Sliney had a stern message for anybody involved in covering up the alleged abuse.
“To all the adults involved, shame on you for covering this up. Today, I can say that I am strong enough to speak out. I have suffered enough and I’m not hiding anymore,” Sliney said.
CONFRONTING PREVITE
Sliney, despite the suffering she sustained, confronted Previte more than two decades ago during a meeting at one of his businesses, she said.
“We sat in silence, it felt like a lifetime. Finally, we sat down… and I just looked at him and I said, 'I need to talk you about what happened sexually.' That’s when he put his head down and said ‘I never thought this would come back to me,’” Sliney said. 
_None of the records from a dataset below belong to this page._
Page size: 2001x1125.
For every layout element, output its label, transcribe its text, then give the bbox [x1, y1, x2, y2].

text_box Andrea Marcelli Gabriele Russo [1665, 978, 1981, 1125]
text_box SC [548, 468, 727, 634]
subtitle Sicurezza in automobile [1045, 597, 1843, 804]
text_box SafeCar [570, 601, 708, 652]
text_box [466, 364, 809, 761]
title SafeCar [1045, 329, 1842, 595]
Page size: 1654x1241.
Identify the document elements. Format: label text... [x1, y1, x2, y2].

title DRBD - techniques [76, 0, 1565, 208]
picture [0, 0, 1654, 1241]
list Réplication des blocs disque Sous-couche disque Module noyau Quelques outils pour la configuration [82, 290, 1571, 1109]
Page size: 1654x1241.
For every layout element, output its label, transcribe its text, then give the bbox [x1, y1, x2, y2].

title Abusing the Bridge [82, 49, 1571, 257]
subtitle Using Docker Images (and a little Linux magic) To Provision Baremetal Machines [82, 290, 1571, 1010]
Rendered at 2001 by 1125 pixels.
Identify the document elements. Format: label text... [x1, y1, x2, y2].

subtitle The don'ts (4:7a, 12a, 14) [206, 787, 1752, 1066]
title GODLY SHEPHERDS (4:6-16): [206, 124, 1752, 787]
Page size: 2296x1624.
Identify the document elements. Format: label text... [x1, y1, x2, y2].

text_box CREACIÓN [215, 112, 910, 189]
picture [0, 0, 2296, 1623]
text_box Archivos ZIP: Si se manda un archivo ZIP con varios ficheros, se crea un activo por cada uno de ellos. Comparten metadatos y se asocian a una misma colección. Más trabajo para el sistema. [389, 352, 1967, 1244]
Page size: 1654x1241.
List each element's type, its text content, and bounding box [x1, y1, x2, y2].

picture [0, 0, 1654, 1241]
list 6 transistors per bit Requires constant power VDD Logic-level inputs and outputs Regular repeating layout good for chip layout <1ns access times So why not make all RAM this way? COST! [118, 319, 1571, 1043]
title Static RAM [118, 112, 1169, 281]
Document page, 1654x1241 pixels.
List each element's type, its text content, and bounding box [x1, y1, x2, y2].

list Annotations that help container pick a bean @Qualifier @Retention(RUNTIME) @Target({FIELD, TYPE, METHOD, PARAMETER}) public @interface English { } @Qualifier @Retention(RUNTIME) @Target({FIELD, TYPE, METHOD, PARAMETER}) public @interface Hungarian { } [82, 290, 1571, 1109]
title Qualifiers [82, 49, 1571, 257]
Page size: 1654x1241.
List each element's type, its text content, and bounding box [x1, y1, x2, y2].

As a result of the meeting, Previte wrote a letter to Sliney in 1988 in which he confessed to sexually abusing her. In the letter, Previte said he was experiencing a rough time in his life when he abused her and that, 'temptation was mounting. My love for [you] degenerated into something I almost had no control over. I had confused my love for you with sex.'"
PREVITE’S PROMISE
In March 1991, Sliney signed a “Release and Settlement” agreement, in exchange for $26,500 and a promise that her medical expenses would be paid for the rest of her life, according to Durso. Sliney, however, claims her tenuous mental state left her unable to understand what she was signing, according to the lawsuit. During the press conference, Sliney said she has no memory of signing the agreement.
She also claims she felt pressured by her family to forgive Previte, another reason she signed the document, according to the lawsuit. She was also told the document was merely a formality, according to the lawsuit.
Previte, however, did pay her the $26,000, which Sliney said she used to pay off college loans. Previte, however, eventually stopped other payments, claiming making them brought back painful memories of the abuse he allegedly inflicted on Sliney, according to Durso. As a result, Sliney still has outstanding medical bills, according to the lawsuit.